Tu fais ta tête de lard !
« Répète-le voir un peu qu'je suis un voleur, eh ! tête-de-lard ! » 1911. Les Pieds Nickelés voyagent, dans La bande des Pieds Nickelés (1908-1912)
L’art pour lard, je vous jure que je ne ferai pas ma tête de cochon : c’est le sujet de fond de cette chronique.
Tout d’abord la première question : que fait-on avec une tête de cochon ?
- Du fromage de tête !
Historiquement, le fromage de tête était confectionné avec une tête entière de porc saumurée cuite toute une nuit, puis désossée, mais sans utiliser les oreilles, les yeux et toutes les parties cartilagineuses.
Allez, ne faites pas cette tête !
De nos jours cette charcuterie traditionnelle est constituée de petits morceaux de viande de porc, plus particulièrement issue de la tête (joues, groin, langue …), généralement cuite avec des morceaux de carottes, de cornichons, d’échalote ou d’oignon, et moulée en gelée, sans oublier persil, ail et épices fines au choix (poivre, thym, genièvre, clou de girofle…).
Dégustation !
Ha ! Les porcs ce sont vraiment des cochons…
« Des porcs grognent de joie dans un bain de fange, et sourient tout en reniflant dans leurs rêves. Ils rêvent d’un univers d’eaux grasses et de glandées, de fouilles dans des gisements de truffes, des trayons cornemuses de maman-truie, de renâclements et reniflements consentants de dames gores en rut. Vautrés dans un bain de boue et de soleil ami des porcs, leurs queues frisent, ils batifolent et bavent et ronflent dans un béat sopor d’après-purin. »
Au bois lacté, de Dylan Thomas traduction de Jacques B Brunins.
Mais là n’est pas vraiment la question, la seule qui vaille mais où est le cochon dans l’art ?
Ce sont deux peintres anglais : George Morland et James Ward, par ailleurs beaux-frères, qui ont mis leur talent au service de la glorification du cochon.

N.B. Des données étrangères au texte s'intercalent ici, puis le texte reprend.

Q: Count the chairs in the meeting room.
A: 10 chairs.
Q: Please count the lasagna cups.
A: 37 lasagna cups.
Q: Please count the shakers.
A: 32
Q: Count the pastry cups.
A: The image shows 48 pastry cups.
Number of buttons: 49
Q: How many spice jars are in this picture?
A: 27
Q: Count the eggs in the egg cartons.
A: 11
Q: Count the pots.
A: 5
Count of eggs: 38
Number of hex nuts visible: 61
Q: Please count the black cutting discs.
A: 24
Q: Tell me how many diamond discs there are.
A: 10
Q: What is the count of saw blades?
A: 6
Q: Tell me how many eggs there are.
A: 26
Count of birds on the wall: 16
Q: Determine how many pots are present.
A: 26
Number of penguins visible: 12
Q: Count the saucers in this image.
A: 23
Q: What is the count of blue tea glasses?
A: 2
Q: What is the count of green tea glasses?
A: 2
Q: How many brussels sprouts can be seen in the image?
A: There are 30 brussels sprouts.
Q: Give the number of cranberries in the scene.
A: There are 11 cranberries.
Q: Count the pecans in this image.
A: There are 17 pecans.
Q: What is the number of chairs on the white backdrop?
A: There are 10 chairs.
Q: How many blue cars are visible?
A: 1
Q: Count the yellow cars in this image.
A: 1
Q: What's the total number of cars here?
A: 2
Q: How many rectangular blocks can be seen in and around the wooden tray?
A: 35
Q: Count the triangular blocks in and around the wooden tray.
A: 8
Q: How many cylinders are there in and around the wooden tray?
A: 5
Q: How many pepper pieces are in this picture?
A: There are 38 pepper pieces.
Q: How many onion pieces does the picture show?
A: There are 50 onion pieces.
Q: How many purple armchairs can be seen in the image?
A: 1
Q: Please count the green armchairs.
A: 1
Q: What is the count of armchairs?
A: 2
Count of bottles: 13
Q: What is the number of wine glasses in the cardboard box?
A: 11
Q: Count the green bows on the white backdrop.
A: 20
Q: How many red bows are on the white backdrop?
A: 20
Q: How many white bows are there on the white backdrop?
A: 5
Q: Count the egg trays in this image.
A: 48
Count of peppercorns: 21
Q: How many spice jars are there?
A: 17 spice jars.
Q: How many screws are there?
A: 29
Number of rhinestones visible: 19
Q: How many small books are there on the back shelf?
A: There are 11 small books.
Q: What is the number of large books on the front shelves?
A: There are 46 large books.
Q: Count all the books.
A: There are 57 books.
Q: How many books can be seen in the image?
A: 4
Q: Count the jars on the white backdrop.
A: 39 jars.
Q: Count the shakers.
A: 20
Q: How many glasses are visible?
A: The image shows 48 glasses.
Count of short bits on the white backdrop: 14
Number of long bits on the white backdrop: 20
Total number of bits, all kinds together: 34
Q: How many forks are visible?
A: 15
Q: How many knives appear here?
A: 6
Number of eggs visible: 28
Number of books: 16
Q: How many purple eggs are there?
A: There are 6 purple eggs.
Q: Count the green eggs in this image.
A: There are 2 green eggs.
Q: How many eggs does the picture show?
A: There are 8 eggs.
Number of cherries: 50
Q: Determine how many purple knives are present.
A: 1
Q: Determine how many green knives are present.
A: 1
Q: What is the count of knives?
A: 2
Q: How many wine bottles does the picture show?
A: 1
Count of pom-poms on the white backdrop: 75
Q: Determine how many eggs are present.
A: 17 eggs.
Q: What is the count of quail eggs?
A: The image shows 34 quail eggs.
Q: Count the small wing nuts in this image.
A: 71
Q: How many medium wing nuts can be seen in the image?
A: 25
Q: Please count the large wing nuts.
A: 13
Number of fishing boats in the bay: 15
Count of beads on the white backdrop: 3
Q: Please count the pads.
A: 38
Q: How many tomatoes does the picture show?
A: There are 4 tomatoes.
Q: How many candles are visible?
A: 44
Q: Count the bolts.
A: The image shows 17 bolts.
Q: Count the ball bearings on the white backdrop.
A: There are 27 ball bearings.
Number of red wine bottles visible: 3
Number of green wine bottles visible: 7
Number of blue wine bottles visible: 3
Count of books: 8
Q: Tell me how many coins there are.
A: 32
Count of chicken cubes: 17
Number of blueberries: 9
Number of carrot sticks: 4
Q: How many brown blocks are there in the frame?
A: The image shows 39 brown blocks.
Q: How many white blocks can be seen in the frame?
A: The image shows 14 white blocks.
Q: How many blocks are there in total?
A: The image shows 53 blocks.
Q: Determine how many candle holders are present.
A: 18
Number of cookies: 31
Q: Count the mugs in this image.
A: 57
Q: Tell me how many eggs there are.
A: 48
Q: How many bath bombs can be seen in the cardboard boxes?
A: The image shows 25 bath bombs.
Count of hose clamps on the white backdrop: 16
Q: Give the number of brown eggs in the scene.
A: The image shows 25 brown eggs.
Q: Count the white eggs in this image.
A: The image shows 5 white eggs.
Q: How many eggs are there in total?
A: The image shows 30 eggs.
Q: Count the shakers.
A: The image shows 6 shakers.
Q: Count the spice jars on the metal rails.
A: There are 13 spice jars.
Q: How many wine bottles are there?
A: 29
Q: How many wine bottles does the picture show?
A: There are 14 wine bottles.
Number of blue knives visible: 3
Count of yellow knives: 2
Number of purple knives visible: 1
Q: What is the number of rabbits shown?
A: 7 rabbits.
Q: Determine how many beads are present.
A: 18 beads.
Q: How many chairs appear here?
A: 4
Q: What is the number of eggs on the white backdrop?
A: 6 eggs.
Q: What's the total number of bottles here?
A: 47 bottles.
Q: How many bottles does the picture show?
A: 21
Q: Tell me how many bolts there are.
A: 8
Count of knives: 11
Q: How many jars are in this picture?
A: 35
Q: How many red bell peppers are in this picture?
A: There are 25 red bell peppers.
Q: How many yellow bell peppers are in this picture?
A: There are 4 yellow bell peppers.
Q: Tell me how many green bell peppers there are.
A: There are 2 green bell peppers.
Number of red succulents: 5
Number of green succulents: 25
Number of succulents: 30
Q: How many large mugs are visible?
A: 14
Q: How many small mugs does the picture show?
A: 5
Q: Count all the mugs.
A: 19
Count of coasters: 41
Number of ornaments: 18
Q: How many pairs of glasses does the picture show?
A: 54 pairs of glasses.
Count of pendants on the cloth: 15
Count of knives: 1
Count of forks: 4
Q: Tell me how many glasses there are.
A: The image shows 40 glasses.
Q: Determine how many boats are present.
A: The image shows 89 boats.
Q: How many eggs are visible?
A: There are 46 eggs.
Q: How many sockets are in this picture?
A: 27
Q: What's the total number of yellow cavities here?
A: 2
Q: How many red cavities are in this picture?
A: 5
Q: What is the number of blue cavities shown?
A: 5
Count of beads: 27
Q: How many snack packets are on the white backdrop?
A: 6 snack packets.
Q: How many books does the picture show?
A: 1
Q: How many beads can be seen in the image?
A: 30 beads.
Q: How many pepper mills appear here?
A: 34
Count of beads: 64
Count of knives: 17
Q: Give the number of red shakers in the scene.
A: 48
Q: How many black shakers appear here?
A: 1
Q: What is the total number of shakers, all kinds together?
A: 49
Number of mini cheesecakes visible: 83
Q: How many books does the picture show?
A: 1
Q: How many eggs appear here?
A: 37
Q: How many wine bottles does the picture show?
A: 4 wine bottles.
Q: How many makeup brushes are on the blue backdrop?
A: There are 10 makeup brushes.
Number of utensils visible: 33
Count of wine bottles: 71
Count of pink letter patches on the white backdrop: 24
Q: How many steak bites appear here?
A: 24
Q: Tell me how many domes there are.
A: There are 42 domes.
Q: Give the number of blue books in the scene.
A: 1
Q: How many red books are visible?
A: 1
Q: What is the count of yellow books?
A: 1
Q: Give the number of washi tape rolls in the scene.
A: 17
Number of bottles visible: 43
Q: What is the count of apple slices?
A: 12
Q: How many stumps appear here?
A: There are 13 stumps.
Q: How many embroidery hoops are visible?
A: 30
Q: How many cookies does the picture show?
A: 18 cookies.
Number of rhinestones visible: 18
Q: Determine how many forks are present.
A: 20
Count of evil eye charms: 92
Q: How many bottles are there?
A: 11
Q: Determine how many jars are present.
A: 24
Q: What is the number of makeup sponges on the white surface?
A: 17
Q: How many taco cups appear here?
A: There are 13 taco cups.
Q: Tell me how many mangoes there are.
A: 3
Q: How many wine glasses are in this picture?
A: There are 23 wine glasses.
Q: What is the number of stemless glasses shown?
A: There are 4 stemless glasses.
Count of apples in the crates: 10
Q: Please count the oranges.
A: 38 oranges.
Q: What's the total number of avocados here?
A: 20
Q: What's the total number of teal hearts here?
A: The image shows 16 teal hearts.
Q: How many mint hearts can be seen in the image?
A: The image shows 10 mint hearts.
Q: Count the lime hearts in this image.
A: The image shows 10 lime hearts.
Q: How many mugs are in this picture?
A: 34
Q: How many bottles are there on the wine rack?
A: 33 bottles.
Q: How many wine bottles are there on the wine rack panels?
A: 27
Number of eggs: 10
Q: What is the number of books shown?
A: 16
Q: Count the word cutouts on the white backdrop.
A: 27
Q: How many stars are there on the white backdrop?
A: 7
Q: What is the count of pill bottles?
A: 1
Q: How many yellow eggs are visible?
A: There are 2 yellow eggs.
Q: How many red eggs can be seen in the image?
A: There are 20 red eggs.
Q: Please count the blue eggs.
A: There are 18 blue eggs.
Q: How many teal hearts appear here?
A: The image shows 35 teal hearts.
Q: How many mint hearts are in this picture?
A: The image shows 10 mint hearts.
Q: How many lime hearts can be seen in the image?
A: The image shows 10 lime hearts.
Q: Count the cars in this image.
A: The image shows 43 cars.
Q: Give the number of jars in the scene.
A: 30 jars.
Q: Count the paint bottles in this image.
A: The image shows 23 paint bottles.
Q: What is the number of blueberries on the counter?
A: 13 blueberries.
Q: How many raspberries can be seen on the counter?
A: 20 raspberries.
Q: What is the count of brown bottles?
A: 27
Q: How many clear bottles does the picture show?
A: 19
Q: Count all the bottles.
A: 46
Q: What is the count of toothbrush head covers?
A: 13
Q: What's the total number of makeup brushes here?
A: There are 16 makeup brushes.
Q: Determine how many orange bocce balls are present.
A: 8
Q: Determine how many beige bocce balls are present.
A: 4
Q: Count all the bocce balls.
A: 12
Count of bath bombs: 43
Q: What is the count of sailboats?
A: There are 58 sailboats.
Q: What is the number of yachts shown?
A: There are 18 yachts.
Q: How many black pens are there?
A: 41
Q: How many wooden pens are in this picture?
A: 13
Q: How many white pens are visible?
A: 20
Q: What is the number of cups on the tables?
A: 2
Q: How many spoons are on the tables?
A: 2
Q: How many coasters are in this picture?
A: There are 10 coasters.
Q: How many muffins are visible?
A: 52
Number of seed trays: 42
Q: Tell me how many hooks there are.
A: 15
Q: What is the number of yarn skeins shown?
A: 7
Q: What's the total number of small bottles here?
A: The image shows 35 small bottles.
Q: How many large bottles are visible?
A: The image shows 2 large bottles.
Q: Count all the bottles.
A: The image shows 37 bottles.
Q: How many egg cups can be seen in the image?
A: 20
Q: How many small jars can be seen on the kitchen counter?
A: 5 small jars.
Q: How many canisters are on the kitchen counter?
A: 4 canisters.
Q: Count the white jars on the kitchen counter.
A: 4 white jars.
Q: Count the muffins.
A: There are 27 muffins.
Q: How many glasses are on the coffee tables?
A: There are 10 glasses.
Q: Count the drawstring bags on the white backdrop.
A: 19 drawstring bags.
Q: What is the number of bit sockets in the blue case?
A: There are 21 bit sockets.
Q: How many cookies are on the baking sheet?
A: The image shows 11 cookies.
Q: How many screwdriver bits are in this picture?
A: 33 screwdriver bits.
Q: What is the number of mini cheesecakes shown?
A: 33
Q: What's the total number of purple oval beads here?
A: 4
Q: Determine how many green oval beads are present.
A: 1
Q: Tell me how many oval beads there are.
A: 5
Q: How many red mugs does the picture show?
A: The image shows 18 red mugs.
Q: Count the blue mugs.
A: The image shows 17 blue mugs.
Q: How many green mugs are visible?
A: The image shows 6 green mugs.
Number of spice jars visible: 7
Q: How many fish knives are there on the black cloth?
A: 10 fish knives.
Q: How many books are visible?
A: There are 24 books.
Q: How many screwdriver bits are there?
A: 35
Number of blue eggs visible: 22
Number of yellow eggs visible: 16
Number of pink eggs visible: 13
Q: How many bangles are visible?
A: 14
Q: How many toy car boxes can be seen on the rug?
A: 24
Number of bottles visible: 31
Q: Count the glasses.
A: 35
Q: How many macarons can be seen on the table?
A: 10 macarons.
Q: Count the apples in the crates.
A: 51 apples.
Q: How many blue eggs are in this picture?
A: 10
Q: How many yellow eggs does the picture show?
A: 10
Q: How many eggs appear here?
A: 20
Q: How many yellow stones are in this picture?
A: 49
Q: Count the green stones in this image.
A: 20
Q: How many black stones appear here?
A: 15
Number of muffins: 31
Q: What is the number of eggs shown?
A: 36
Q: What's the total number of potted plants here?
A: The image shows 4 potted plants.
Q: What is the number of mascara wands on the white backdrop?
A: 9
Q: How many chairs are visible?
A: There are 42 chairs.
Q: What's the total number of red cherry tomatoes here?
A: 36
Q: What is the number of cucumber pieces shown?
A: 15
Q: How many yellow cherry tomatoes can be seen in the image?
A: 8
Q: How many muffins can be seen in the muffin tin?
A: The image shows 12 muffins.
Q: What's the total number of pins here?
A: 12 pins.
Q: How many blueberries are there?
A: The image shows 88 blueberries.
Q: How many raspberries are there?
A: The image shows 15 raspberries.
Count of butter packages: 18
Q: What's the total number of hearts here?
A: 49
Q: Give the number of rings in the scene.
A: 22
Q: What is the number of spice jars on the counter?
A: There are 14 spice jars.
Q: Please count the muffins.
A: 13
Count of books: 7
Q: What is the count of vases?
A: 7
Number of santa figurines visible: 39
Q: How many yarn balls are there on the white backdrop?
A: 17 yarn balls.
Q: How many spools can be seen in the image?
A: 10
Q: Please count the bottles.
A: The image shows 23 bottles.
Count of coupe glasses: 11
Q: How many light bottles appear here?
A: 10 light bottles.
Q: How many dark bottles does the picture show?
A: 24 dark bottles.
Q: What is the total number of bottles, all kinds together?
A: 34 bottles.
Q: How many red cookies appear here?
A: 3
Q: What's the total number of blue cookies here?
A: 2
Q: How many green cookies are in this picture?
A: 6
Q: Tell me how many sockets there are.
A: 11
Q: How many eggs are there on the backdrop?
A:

Morland était le nom de résistant de Mitterrand.
George Morland donc, né à Londres en 1763, fils et petit-fils d’artistes de renom, à une œuvre aussi féconde que sa vie était débauchée.
Grand buveur, il appréciait particulièrement la compagnie des jockeys et des boxeurs professionnels ; joueur invétéré, ayant même évité de peu la prison pour dettes en raison de ses pertes au jeu. Il dû aussi fréquenter, à son grand dam, nombre de prêteurs à gages. Malgré cette vie agitée et dissolue, il laissa plus de mille toiles et dessins à sa mort, survenue à l’âge de 39 ans.
Sa tombe porte l’épitaphe suivante, qu’il a lui-même composé :
« Here lies a druken dog »
Ici repose un chien ivre.
Il fut l’un des premiers peintres de scène de la vie rurale à avoir axé son œuvre sur les porcs.
Un critique – cette profession à souvent le mot juste, à côté de la plaque – « Morland est très proche de l’âme des choses vulgaires… notamment en ce qui concerne « la cochonnerie de ses porcs. »
Ça me rappelle un bouquin « Vivre et penser comme des porcs » de Gilles Châtelet
« Gilles Châtelet propose un diagnostic de la société contemporaine, en prenant position, en un sens quasi militaire, contre toute espèce de compromis avec «la force des choses». Vivre et penser comme des porcs ressemble à une photographie du monde d'aujourd'hui. On y rencontre des économistes, sociologues et autres intellectuels, qui fabriquent l'époque à coups de concepts: société tertiaire de services, ère postindustrielle, démocratie-marché, monde communicationnel, fluidité des échanges, autorégulation" On y reconnaît des profils types, cyniquement dénommés Turbo Bécassine et Cyber Gédéon: des gens heureux, libres dans leur tête, «anonymes et précaires comme des gouttes d'eau ou des bulles de savon»: Gilles Châtelet tourne en dérision les effets de manches de la bonne conscience humaniste qui met plus souvent la main sur le coeur qu'au porte-monnaie pour rendre hommage aux charniers en tout genre, couvre de sarcasmes les attitudes niaises du bon genre réaliste qui juge «informatif» le zapping, «communicationnel» le surf sur l'Internet. «L'ordre cyber-mercantile» a réussi à plonger ce monde dans la «fluidité», autrement dit la circulation des biens et des personnes avec une réduction maximale de tous frottements. «C'est l'image photonique du monde rêvé par le financier spéculateur d'un monde où tout bouge absolument sans que rien ne bouge.»